Stocks have ripped higher since the S&P 500 tested and held the 200-day moving average Friday afternoon. The S&P 500 was up 0.6 percent Monday, trading at about 2,635, just below its 100-day moving average.
The market fell through “correction” levels of 10 percent after just 13 days, well below the 64-day average of other corrections, according to Stovall. This was the quickest correction or eventual bear market in the past 73 years, he noted.
“I think it’s a tradeable bounce right now because we did test the 200-day moving average,” said Stovall. “When you think about it. Fundamentally things haven’t really changed that much. With so many people still on the sidelines and worried, my feeling is that if everyone is expecting this type of correction, it will be shallower than most people were looking for.”

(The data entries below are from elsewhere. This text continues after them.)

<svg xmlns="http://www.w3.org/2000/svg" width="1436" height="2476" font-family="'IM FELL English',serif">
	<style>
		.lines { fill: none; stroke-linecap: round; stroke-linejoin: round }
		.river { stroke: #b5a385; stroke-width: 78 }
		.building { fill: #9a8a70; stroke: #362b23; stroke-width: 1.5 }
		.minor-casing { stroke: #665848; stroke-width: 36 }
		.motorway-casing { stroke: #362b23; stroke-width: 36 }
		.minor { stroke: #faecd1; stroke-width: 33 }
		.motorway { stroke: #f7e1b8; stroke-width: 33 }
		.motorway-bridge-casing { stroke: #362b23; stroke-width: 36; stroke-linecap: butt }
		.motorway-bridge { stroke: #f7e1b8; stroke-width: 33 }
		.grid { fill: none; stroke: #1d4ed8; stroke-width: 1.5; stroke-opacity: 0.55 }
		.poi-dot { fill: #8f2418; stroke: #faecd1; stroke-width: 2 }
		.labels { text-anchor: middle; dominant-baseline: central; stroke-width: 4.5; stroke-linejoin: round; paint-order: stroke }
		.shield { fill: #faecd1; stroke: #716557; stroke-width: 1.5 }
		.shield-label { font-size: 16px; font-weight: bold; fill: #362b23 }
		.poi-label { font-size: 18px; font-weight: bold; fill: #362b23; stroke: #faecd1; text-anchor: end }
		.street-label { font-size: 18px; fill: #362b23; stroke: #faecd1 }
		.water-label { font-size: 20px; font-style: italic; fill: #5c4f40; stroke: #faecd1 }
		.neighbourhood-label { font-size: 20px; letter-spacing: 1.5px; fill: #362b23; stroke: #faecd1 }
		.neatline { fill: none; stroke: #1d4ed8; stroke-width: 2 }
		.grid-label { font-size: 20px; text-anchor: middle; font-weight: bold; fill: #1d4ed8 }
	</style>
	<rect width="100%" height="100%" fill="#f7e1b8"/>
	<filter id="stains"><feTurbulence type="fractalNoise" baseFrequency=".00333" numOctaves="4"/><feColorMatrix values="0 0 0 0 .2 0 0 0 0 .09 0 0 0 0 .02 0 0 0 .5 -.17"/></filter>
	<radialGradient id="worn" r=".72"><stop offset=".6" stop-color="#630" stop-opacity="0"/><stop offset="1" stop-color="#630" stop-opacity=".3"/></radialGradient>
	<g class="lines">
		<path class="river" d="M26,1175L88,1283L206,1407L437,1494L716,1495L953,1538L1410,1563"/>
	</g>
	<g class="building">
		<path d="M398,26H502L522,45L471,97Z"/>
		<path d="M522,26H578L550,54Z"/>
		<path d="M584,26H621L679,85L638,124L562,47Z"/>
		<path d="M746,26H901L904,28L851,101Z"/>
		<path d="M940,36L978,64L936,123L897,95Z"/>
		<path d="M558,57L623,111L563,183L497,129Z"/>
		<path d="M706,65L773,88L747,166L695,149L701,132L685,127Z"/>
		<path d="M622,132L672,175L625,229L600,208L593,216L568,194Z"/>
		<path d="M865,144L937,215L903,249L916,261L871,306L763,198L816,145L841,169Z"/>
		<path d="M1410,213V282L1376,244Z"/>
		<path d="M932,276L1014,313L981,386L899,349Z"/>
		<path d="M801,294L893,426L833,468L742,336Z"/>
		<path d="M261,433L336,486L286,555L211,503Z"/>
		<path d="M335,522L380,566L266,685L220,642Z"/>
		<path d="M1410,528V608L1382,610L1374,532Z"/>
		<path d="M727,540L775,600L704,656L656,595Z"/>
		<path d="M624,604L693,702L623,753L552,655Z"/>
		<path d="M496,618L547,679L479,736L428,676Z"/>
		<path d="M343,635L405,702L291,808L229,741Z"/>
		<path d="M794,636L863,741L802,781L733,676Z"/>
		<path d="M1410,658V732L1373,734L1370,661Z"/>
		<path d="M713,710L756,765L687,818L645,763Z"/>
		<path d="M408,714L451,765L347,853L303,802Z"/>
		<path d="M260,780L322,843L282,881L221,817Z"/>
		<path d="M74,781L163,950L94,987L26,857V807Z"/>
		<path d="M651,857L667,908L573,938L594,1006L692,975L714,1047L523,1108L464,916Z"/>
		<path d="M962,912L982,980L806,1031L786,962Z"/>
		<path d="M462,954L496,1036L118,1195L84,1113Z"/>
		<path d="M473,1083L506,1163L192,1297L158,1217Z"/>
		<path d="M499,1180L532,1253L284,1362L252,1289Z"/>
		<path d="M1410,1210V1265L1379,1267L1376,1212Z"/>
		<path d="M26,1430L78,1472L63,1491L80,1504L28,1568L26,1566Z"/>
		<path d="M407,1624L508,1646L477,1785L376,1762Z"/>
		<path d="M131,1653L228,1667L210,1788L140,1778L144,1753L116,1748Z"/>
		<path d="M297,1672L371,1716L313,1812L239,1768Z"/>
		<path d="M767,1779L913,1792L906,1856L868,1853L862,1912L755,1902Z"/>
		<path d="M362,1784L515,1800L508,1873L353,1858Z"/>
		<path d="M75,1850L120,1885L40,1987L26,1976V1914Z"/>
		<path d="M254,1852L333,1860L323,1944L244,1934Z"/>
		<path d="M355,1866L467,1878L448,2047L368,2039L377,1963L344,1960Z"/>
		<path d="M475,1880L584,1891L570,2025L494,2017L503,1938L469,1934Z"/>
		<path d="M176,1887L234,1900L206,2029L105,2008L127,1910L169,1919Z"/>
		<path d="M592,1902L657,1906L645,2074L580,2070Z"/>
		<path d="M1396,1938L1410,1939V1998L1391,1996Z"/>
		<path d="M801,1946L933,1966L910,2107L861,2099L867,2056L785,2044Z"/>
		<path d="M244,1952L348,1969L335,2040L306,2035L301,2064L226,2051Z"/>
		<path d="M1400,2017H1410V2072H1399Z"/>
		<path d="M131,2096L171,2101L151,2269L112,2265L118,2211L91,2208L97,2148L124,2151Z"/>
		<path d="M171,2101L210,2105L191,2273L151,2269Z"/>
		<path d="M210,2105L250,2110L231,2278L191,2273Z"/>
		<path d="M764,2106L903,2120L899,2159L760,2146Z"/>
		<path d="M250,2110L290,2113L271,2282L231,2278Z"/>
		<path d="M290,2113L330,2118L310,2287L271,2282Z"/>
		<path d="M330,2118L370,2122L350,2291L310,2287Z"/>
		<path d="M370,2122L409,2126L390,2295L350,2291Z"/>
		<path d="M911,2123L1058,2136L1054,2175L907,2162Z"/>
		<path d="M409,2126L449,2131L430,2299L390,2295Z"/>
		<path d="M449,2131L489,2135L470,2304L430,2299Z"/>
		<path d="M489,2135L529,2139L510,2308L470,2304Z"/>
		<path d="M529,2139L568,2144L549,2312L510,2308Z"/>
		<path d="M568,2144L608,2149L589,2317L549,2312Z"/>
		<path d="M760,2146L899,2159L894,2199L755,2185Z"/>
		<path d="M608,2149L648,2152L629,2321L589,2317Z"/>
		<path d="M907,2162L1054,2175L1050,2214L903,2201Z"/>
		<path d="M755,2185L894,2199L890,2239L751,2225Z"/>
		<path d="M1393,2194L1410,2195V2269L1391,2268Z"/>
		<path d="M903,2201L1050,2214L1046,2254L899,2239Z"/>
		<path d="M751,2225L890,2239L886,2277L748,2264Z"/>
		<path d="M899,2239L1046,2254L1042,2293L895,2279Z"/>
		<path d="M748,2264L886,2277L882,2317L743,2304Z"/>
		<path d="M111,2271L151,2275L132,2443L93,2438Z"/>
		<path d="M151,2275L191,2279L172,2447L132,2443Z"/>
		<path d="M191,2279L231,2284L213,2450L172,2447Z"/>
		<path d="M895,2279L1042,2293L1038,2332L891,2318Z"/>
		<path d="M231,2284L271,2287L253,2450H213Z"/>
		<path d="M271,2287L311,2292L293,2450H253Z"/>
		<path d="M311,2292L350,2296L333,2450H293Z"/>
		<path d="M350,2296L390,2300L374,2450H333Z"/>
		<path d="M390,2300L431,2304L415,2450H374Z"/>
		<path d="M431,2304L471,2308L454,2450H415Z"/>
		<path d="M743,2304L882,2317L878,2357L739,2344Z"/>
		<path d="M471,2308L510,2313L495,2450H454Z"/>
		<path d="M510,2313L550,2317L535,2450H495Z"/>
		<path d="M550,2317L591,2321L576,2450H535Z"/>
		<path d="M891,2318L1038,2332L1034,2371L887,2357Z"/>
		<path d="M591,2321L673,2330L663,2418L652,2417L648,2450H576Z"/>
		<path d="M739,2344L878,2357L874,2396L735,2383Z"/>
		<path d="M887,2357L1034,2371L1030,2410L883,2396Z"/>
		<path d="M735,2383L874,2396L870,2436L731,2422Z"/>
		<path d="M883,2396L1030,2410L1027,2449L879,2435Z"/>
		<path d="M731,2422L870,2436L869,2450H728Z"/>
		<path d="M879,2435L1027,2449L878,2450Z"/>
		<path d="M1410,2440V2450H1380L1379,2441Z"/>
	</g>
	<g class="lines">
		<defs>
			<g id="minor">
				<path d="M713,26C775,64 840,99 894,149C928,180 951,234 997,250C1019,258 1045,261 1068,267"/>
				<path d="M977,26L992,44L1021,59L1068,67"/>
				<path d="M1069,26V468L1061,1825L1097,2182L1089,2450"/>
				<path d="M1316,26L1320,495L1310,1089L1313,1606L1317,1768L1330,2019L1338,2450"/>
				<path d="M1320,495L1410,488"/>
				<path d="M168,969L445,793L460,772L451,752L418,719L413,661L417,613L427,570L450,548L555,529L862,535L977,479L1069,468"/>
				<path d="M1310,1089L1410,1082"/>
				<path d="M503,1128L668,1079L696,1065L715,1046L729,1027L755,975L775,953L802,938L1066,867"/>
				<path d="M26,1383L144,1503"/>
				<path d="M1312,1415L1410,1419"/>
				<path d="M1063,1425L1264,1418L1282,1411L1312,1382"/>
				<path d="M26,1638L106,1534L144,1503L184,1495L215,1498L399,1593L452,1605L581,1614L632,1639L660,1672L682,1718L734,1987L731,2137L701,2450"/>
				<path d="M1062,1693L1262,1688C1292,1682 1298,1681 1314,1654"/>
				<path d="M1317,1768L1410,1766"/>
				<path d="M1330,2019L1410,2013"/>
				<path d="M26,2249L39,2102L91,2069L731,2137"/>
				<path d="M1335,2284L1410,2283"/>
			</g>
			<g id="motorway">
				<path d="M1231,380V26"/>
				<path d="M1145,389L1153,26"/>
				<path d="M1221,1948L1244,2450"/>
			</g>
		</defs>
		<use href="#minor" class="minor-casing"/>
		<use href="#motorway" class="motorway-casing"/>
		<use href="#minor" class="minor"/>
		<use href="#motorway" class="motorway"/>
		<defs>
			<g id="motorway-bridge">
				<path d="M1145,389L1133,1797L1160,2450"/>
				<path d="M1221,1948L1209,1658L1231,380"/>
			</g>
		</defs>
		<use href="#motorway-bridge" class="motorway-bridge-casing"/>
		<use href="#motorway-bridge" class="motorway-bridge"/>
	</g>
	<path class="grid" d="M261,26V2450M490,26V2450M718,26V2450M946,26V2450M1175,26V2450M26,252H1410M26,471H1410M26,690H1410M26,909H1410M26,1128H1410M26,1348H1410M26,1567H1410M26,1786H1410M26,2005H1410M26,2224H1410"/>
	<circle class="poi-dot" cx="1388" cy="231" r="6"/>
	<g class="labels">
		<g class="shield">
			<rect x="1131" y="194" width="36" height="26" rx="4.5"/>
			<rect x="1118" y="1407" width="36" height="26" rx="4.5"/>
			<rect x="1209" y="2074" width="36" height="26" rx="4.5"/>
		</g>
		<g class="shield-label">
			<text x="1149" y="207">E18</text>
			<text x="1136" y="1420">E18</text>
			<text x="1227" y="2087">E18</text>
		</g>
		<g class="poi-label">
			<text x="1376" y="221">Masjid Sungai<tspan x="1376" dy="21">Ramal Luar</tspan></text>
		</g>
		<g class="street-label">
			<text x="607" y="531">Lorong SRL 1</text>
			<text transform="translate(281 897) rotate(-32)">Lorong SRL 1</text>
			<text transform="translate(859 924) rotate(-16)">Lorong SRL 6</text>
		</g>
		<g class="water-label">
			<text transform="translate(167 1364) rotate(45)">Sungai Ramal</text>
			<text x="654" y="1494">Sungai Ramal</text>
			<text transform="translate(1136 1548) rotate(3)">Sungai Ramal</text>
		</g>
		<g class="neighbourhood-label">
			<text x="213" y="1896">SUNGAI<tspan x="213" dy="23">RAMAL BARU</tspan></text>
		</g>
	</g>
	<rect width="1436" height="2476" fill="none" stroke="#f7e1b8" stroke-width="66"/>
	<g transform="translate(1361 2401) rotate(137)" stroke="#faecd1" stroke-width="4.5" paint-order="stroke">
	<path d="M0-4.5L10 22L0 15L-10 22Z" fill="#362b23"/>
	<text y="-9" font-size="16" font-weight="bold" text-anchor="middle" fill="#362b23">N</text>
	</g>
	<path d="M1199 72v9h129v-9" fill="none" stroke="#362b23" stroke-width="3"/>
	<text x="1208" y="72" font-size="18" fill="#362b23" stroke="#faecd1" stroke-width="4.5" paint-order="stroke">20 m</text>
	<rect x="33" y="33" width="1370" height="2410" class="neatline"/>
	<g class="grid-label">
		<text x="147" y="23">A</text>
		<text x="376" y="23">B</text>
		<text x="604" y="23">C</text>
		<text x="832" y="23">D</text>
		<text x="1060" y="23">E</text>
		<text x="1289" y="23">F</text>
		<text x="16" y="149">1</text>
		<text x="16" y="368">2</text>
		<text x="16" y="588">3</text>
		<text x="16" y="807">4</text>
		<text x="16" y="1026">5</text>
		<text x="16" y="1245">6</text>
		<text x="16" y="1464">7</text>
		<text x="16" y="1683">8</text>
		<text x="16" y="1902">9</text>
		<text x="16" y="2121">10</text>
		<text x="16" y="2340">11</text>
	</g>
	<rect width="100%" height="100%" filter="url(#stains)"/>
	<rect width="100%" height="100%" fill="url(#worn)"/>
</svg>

If the bottom is in, the market could have a more rapid recovery than normal based on the swift decline.
“My feeling is to know whether this is the real bottom, we probably will have to go through a retest of the cash lows,” he said.
Stovall said history shows that six months after a correction, the S&P has been up an average of 22 percent, and the bottom three sectors outperform, with a 24 percent average gain. In corrections since 1990, there was even bigger outperformance when looking at the 12 sub-industry sectors that performed the worst. They gained more than the S&P 500 63 percent of the time six months after a correction, with an average 55 percent gain.
During the recent sell-off among the sectors, energy was down 14 percent, health care 11.7 percent and materials 10.6 percent.
Of the sub-industry sectors, semiconductor equipment, down 18.8 percent, did the worst, followed by life and health insurance, off 15.9 percent. Health-care supplies and oil and gas exploration and production were both down 15 percent.
Air freight and logistics also did poorly, losing 13.9 percent, and UPS fell.
The S&P had a nearly 12 percent intraday decline before Friday’s bounce, and was off 10.2 percent on a closing basis as of Thursday.
If the market continues to correct, the S&P has averaged corrections of 14 percent that took 98 days to go from peak on average.
Stocks that would benefit from infrastructure spending were also battered more than the broader market. Construction materials names fell 13.6 percent and construction machinery and heavy trucks stocks were down 13.3 percent.
Stovall picked stocks for each industry subsector that CFRA analysts rate the highest. For example, he chose Caterpillar in construction materials; Lam Research in semiconductor equipment; Walgreens Boost Alliance in drug retail; MetLife for life and health insurers; United Parcel Service for air freight and logistics; and Exxon Mobil for integrated oil and gas. Exxon, for instance, was down 12.8 percent since the beginning of the month, and it was up about a half percent Monday.